━━━ Reading text

32. Height and Distance Solutions Part 5#

The diagram is given below:

Let $BC$ be the tower having a height of $h$ . According to question $AB = h$ and $BD = h/2$ .

In $\triangle BCD, \tan\alpha = \frac{h}{\frac{h}{2}} = 2$

In $\triangle ABC, \tan\beta = \frac{h}{h} \Rightarrow \alpha = 45^\circ$

$L\tan\alpha = 10 + \log 2 = 10.30103$ (given)

$L\tan\alpha - L\tan63^\circ26'= 10.30103 - 10.30094$

If the difference is $x^2$ , then $x^2 = \frac{60\times306}{3152} = 5.81^2$

$\therefore \alpha = 63^\circ26'6''$

Change in sun’s altitude $= 63^\circ26'6'' - 45^\circ = 18^\circ26'6''$
This problem is similar to $117$ , and has been left as an exercise.
Since the angle of elevation is same from every point it is clear that the balloon is above the circumcenter. From sine rule, $\sin\beta = \frac{b}{2R} \Rightarrow R = \frac{b}{2\sin\beta}$ .

If $h$ is the height of the balloon then $\tan\alpha = \frac{h}{R} \Rightarrow h = R\tan\alpha$

$= \frac{b}{2}\tan\alpha.\cosec\beta$
The diagram is given below:

In the diagram $A$ representes the lighthouse. $AB$ is north-east direction and $AC$ is north-west direction between which the light is thrown by the lighthouse. Let $BC$ is the westward path of the steamer. Given that the distance of steamer is $5$ k m from lighthouse i.e. $AB = 5$ km and clearly $\triangle ABC$ is a isosceles, right angled triangle so $AC = 5$ km and $BC = \sqrt{AB^2 + AC^2} = \sqrt{5^2 + 5^2} = 5\sqrt{2}$ km.

━━━━━━
━━━ Stored data

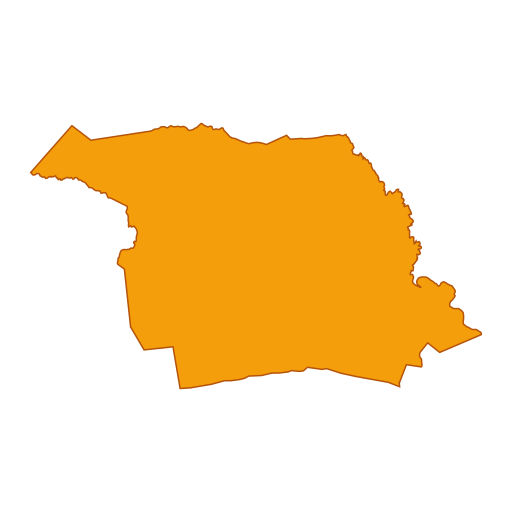 the district of District Autonome D'Abidjan, Lagunes, Ivory Coast
{"feature_id": "98640826B76853064397847", "entity_name": "District Autonome D'Abidjan", "entity_type": "district", "adm_level": 2, "iso_a3": "CIV", "parent_name": "Ivory Coast", "parent_adm1": "Lagunes", "projection": "robinson", "projection_center": [-4.007, 5.412], "detail": "fine", "context": "isolated", "style": "filled", "palette": "amber", "viewbox_px": 512, "rotation_deg": 0, "n_neighbors": 0, "source": "geoboundaries", "source_scale": "gbopen_adm2", "svg_char_len": 6073}
<svg xmlns="http://www.w3.org/2000/svg" viewBox="0 0 512 512"><path d="M30.7,172.5L33.0,175.0L34.9,174.9L35.7,174.2L36.8,173.6L38.2,173.6L39.3,174.0L40.2,176.0L41.2,176.2L41.9,176.9L42.8,177.2L43.9,176.9L45.0,177.3L45.6,178.4L47.4,178.1L48.5,177.1L50.4,176.4L51.1,177.2L52.5,176.5L53.6,176.8L54.7,176.1L55.6,175.9L56.5,177.8L57.6,177.9L57.8,179.0L58.5,179.6L59.2,178.9L60.1,178.8L60.4,180.0L61.4,180.1L62.3,179.9L62.8,178.9L63.6,179.0L66.7,177.5L67.7,177.5L68.7,177.9L70.1,178.0L71.4,177.5L72.8,179.1L73.9,179.0L74.5,177.8L75.4,177.5L76.5,177.7L77.8,178.5L78.4,179.9L79.5,179.9L81.4,180.4L82.1,181.3L85.1,182.5L88.3,186.4L88.9,187.5L91.2,187.7L92.2,188.0L94.4,189.9L95.7,190.6L99.6,190.9L100.4,191.6L100.8,193.0L101.8,193.2L102.9,192.8L105.3,192.7L106.3,193.5L107.6,196.8L108.4,197.9L109.5,197.8L110.8,198.1L127.2,206.3L127.2,208.8L126.3,211.0L126.1,212.3L126.7,213.6L127.9,215.1L128.1,216.4L128.3,217.4L128.1,219.8L128.7,223.5L128.4,225.5L128.7,226.8L130.8,225.7L131.3,226.9L132.7,226.8L134.0,226.1L136.4,229.1L136.6,230.3L137.3,231.5L137.2,233.8L136.4,236.3L136.2,240.9L135.7,241.7L134.8,241.3L133.9,241.8L133.7,243.0L134.8,244.2L134.7,245.3L133.5,247.8L132.6,248.2L131.1,248.0L128.9,249.4L127.8,249.3L126.8,249.7L123.7,249.5L121.4,250.4L120.3,252.2L119.4,255.5L119.3,257.0L118.5,257.7L118.0,258.7L118.0,260.1L117.4,262.9L117.6,264.0L118.5,264.8L124.4,269.1L130.6,327.0L144.1,349.9L173.0,346.8L180.1,388.5L190.7,387.8L211.4,384.3L224.5,380.7L230.8,380.7L239.3,379.6L244.6,378.3L248.6,376.1L261.7,375.5L271.7,373.1L279.4,373.0L288.2,371.9L291.5,370.6L299.2,371.4L303.5,370.8L307.5,367.3L322.1,369.4L326.6,368.6L340.9,373.2L355.5,376.4L388.2,382.3L399.6,386.7L399.2,382.0L399.5,382.5L406.4,364.7L419.8,366.7L421.2,366.9L421.7,366.6L422.0,364.9L421.7,362.8L421.5,359.6L421.3,358.8L420.1,357.4L419.7,356.5L419.6,355.6L419.7,353.4L420.2,352.2L427.7,342.9L439.7,352.4L481.3,334.6L481.2,333.0L480.7,332.2L479.2,331.4L476.7,329.7L475.1,329.4L473.0,329.6L471.4,329.1L468.3,327.3L466.6,326.7L463.4,324.0L463.1,322.1L463.6,318.6L463.6,315.8L463.3,313.6L463.1,312.5L461.1,310.2L459.5,309.3L458.8,308.6L453.7,308.6L449.9,306.3L449.6,304.5L450.1,302.5L450.5,301.7L452.4,299.9L454.5,297.1L454.9,296.3L455.0,295.4L454.3,294.7L454.3,293.8L455.3,291.7L454.9,290.0L452.0,285.9L449.9,285.2L447.3,283.8L446.5,283.2L444.0,281.9L443.3,281.8L441.2,283.0L439.8,285.5L438.5,286.2L437.8,285.8L436.5,283.9L436.0,283.6L435.3,283.5L432.8,281.4L430.8,280.3L428.6,278.4L426.0,277.0L421.1,277.0L420.3,277.3L418.3,278.2L418.2,278.7L417.1,280.1L416.7,281.8L417.0,283.4L417.3,284.3L417.7,284.9L420.1,286.5L420.6,287.1L420.0,287.3L417.7,286.0L415.5,285.2L413.5,283.5L412.9,282.7L412.7,282.0L412.6,281.2L412.8,279.6L413.4,278.2L413.6,277.3L413.4,276.6L412.9,275.2L412.5,274.5L411.1,274.4L410.5,274.7L410.2,274.0L410.3,273.0L411.2,271.6L411.2,270.5L412.5,270.9L413.1,270.6L413.5,266.8L413.2,266.2L412.6,265.6L412.6,264.9L414.0,264.0L417.2,259.7L416.8,258.7L417.4,258.4L417.5,257.5L416.9,255.7L417.1,254.2L418.6,254.8L420.1,253.9L420.3,253.2L419.9,251.8L418.9,250.0L418.2,249.5L418.8,248.9L420.6,248.8L421.1,248.1L421.3,247.3L420.9,246.4L420.1,246.1L419.2,246.3L418.7,245.7L419.3,245.4L420.1,243.7L419.6,242.1L419.0,241.7L417.2,242.2L416.4,241.9L416.1,241.1L415.0,243.3L414.2,243.7L414.1,242.0L413.6,240.1L413.9,238.1L413.5,237.1L412.8,236.7L411.8,236.9L411.0,237.2L410.4,238.0L409.6,237.7L409.5,236.9L409.7,235.9L409.4,233.7L409.7,232.1L409.5,230.5L408.9,229.8L408.2,229.7L408.5,228.8L408.2,228.1L407.7,227.7L407.6,226.9L411.7,225.3L412.0,224.6L411.9,224.0L411.0,224.2L411.1,223.5L412.8,222.4L413.2,221.5L413.2,220.7L412.0,219.2L410.3,218.2L409.7,217.6L409.5,216.0L408.6,215.0L409.6,214.1L410.4,214.4L411.3,214.1L411.3,213.0L410.7,211.6L410.1,210.8L410.1,210.0L409.0,208.4L408.4,205.9L407.8,205.3L404.5,206.6L404.0,206.1L404.9,204.4L404.5,203.9L403.2,203.7L402.6,203.4L403.7,201.5L403.9,199.6L403.2,198.6L402.4,198.7L401.6,197.3L401.6,196.4L402.0,195.4L402.1,194.5L401.8,193.4L400.2,191.9L398.2,191.8L398.6,189.4L397.7,189.2L396.5,189.8L395.3,191.3L394.8,192.2L393.5,192.6L392.3,193.7L390.4,191.3L389.6,191.3L388.6,192.1L387.2,194.1L387.0,195.1L386.1,195.4L385.4,194.8L385.2,194.0L385.2,191.2L383.7,190.4L384.0,189.7L384.5,189.3L384.6,188.5L384.2,188.0L384.0,186.8L384.1,186.1L384.6,185.4L384.2,183.6L383.6,182.5L382.7,181.8L380.9,181.5L380.4,182.1L379.7,181.7L378.6,180.0L378.4,178.9L378.8,178.3L378.5,177.6L378.0,177.2L378.1,176.3L376.5,174.3L375.9,173.9L375.7,173.0L374.2,170.6L372.9,169.9L372.3,168.2L371.7,167.4L371.2,164.2L370.8,163.3L370.2,163.0L369.6,163.5L368.9,163.0L368.2,160.6L367.5,159.8L366.7,160.0L365.9,159.8L365.0,158.2L364.4,157.8L363.8,157.9L363.1,158.8L363.0,157.9L363.3,156.9L363.0,156.4L362.2,156.3L361.6,155.6L361.6,154.4L361.2,153.5L360.4,153.1L359.9,153.5L359.6,154.6L359.1,155.3L358.3,155.6L358.1,154.9L356.2,155.1L354.1,154.0L353.0,153.9L352.6,152.7L352.6,151.5L352.1,150.8L351.9,150.1L353.5,148.3L353.9,147.5L353.5,146.4L353.1,145.9L352.6,143.9L351.8,143.2L350.9,143.0L350.4,142.5L350.4,141.7L350.1,140.9L349.0,139.6L348.9,138.7L348.5,137.9L347.8,137.1L346.6,136.2L345.9,134.5L343.1,135.6L342.2,135.7L339.0,134.6L338.2,134.6L336.3,135.1L331.1,135.8L326.1,135.7L317.2,137.7L311.5,138.4L303.6,138.8L301.9,138.4L291.9,139.1L290.1,139.0L286.6,135.3L266.4,144.5L262.8,143.3L259.0,142.5L256.0,142.4L254.2,142.6L250.2,143.3L249.6,143.7L247.6,143.4L240.1,140.8L237.5,139.5L234.3,138.3L232.8,138.2L231.3,137.6L229.3,136.2L226.6,133.1L224.4,131.0L223.7,129.9L223.2,128.5L222.6,127.9L221.4,128.0L218.8,129.6L216.0,128.9L213.9,129.6L212.9,129.2L212.6,128.7L211.8,126.4L210.3,126.2L207.9,126.9L206.9,126.7L205.3,125.8L204.1,125.4L202.2,123.8L201.2,123.5L200.7,123.8L196.6,127.7L194.9,128.2L193.0,129.6L190.9,130.2L189.3,130.4L188.5,130.2L186.1,127.6L184.0,126.6L183.0,126.4L181.0,126.9L179.8,126.8L178.1,126.3L174.1,126.9L173.2,126.8L171.6,125.9L171.0,125.8L170.0,126.1L168.1,127.6L167.1,127.8L165.9,127.5L164.9,126.8L164.5,126.7L161.3,126.8L160.5,127.2L159.6,128.0L158.2,128.8L154.4,129.2L151.3,131.0L90.9,140.2L71.9,125.7L30.7,172.5Z" fill="#f59e0b" stroke="#b45309" stroke-width="1.5"/></svg>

━━━━━━

* _Work instructions_:
1) Summarize the height and distance solutions in two sentences.
2) List every segment length stated in the lighthouse part of the height and distance solutions, with its value.
3) In the height and distance solutions, why is the balloon above the circumcenter?
The lines were taken from a separate source.

* _Results for each task_:
1) One solution finds that the sun's altitude changed by 18°26'6'', and another problem is left as an exercise because it is similar to problem 117. A balloon seen at the same angle of elevation from every point is placed above the circumcenter, giving its height as (b/2)tanα·cosecβ, and in the lighthouse problem the isosceles right triangle gives AB = AC = 5 km and BC = 5√2 km.

2)
- AB = 5 km
- AC = 5 km
- BC = 5√2 km

3) Its angle of elevation is the same from every point.